» **What to produce**:
Scan the listing for the word "middle" and report every line that contains it.
(Beginning of Source material)
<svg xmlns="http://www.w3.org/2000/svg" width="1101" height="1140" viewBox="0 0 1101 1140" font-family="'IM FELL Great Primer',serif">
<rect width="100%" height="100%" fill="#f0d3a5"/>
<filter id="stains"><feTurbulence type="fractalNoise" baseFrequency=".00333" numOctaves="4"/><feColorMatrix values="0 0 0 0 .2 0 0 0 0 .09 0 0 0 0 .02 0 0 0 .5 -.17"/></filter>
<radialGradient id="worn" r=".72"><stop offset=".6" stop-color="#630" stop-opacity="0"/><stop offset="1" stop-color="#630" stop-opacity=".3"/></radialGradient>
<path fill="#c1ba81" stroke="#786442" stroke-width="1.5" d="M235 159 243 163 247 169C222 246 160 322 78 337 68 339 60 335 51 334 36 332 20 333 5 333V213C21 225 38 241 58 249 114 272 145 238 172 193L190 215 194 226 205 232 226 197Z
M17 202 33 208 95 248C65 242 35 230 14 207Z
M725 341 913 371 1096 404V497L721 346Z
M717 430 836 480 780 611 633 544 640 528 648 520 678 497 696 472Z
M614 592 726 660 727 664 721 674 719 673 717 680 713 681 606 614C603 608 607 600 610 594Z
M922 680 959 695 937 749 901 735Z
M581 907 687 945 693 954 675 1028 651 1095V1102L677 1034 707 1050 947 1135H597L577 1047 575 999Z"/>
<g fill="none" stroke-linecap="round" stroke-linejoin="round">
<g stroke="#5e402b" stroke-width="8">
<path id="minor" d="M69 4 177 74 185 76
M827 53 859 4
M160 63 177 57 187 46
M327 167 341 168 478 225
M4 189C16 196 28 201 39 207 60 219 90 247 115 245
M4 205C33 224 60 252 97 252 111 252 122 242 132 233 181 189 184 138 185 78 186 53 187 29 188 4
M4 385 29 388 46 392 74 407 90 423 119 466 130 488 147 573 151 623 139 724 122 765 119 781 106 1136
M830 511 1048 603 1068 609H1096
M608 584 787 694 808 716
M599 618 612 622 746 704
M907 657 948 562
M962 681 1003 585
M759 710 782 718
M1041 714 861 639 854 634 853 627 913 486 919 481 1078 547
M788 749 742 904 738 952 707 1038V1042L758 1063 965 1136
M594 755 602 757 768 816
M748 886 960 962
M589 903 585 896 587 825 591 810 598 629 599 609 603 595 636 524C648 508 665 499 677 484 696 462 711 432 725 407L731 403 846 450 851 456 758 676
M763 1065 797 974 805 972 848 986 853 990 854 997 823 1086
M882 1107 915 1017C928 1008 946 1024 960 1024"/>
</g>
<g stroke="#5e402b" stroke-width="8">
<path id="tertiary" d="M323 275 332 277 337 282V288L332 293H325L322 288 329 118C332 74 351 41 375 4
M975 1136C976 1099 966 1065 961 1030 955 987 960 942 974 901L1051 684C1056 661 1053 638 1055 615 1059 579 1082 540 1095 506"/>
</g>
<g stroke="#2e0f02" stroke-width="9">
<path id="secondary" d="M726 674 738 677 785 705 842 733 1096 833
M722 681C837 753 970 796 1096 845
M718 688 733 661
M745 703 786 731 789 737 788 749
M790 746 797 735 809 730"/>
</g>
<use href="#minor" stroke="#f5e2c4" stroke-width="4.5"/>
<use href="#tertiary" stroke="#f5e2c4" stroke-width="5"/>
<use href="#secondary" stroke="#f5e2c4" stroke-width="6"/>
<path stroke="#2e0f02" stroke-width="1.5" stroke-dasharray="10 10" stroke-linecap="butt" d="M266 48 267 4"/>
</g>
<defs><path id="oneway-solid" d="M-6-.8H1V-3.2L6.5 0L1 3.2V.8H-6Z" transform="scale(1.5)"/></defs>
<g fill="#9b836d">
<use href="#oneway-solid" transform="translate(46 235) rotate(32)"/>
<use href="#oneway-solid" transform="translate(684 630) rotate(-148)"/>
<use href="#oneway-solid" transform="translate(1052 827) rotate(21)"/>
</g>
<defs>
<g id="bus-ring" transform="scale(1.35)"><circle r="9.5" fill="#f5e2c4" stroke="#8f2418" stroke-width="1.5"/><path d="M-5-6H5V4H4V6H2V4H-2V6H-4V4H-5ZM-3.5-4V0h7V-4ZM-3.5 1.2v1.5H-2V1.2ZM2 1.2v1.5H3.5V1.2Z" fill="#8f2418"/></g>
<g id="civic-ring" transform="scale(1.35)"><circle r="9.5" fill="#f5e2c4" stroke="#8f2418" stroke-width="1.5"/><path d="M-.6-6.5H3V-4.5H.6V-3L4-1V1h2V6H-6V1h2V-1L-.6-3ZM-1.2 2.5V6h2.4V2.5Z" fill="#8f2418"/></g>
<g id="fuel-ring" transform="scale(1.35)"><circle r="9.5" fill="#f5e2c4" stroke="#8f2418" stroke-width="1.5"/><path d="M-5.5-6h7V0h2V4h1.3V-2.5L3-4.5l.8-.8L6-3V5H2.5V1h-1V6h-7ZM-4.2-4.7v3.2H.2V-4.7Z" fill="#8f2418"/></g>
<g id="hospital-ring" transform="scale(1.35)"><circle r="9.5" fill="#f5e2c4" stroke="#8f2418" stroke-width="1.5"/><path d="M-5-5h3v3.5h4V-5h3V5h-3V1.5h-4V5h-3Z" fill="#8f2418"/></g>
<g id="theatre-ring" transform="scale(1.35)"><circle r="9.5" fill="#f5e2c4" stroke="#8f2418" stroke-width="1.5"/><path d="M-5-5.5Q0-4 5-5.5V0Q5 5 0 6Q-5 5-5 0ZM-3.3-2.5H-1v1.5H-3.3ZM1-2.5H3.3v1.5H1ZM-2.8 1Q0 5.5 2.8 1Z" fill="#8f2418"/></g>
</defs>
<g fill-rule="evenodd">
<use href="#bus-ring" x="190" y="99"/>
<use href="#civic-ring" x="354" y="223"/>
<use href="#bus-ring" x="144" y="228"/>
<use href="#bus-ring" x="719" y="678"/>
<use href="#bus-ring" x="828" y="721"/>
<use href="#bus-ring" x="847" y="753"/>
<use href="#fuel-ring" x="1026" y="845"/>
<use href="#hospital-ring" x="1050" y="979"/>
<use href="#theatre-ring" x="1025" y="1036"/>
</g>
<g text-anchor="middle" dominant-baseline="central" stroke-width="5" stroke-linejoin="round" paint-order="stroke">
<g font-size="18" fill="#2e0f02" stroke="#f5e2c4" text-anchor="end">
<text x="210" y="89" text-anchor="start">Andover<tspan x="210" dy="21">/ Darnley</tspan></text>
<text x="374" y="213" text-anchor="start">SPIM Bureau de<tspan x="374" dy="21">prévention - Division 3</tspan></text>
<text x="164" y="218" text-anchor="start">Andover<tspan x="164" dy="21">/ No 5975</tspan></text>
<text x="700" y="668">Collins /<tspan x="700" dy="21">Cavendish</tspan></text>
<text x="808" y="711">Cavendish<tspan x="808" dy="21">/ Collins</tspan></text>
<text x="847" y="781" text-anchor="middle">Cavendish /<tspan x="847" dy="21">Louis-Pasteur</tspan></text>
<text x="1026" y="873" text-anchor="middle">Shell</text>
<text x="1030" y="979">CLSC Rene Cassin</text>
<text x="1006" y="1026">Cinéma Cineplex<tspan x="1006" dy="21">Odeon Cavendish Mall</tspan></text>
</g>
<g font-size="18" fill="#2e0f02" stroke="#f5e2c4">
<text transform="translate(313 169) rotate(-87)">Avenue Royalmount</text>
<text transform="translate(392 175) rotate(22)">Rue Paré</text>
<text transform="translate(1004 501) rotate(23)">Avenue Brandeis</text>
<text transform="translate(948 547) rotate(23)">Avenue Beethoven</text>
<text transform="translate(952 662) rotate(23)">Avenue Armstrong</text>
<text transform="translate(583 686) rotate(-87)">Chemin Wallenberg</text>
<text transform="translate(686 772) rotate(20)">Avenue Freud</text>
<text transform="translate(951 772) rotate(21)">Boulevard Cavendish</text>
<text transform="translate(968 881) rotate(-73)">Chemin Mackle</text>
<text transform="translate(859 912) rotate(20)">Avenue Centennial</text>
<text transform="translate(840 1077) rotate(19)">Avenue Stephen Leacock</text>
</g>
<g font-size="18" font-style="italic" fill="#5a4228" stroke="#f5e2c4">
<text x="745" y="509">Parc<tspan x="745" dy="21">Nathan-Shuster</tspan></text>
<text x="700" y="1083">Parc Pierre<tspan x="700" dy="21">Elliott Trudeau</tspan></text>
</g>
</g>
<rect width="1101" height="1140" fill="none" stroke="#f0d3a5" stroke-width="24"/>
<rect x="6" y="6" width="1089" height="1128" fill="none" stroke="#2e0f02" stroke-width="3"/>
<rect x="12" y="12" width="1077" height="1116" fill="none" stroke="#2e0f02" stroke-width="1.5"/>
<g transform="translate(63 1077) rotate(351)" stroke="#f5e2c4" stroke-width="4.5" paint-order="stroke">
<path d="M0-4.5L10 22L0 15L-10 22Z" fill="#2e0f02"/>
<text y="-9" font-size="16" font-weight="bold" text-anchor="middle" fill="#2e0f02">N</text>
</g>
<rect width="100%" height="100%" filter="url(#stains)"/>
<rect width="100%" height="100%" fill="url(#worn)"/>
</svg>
(End of Source material)
» **Solution**:
<g text-anchor="middle" dominant-baseline="central" stroke-width="5" stroke-linejoin="round" paint-order="stroke">
<text x="847" y="781" text-anchor="middle">Cavendish /<tspan x="847" dy="21">Louis-Pasteur</tspan></text>
<text x="1026" y="873" text-anchor="middle">Shell</text>
<text y="-9" font-size="16" font-weight="bold" text-anchor="middle" fill="#2e0f02">N</text>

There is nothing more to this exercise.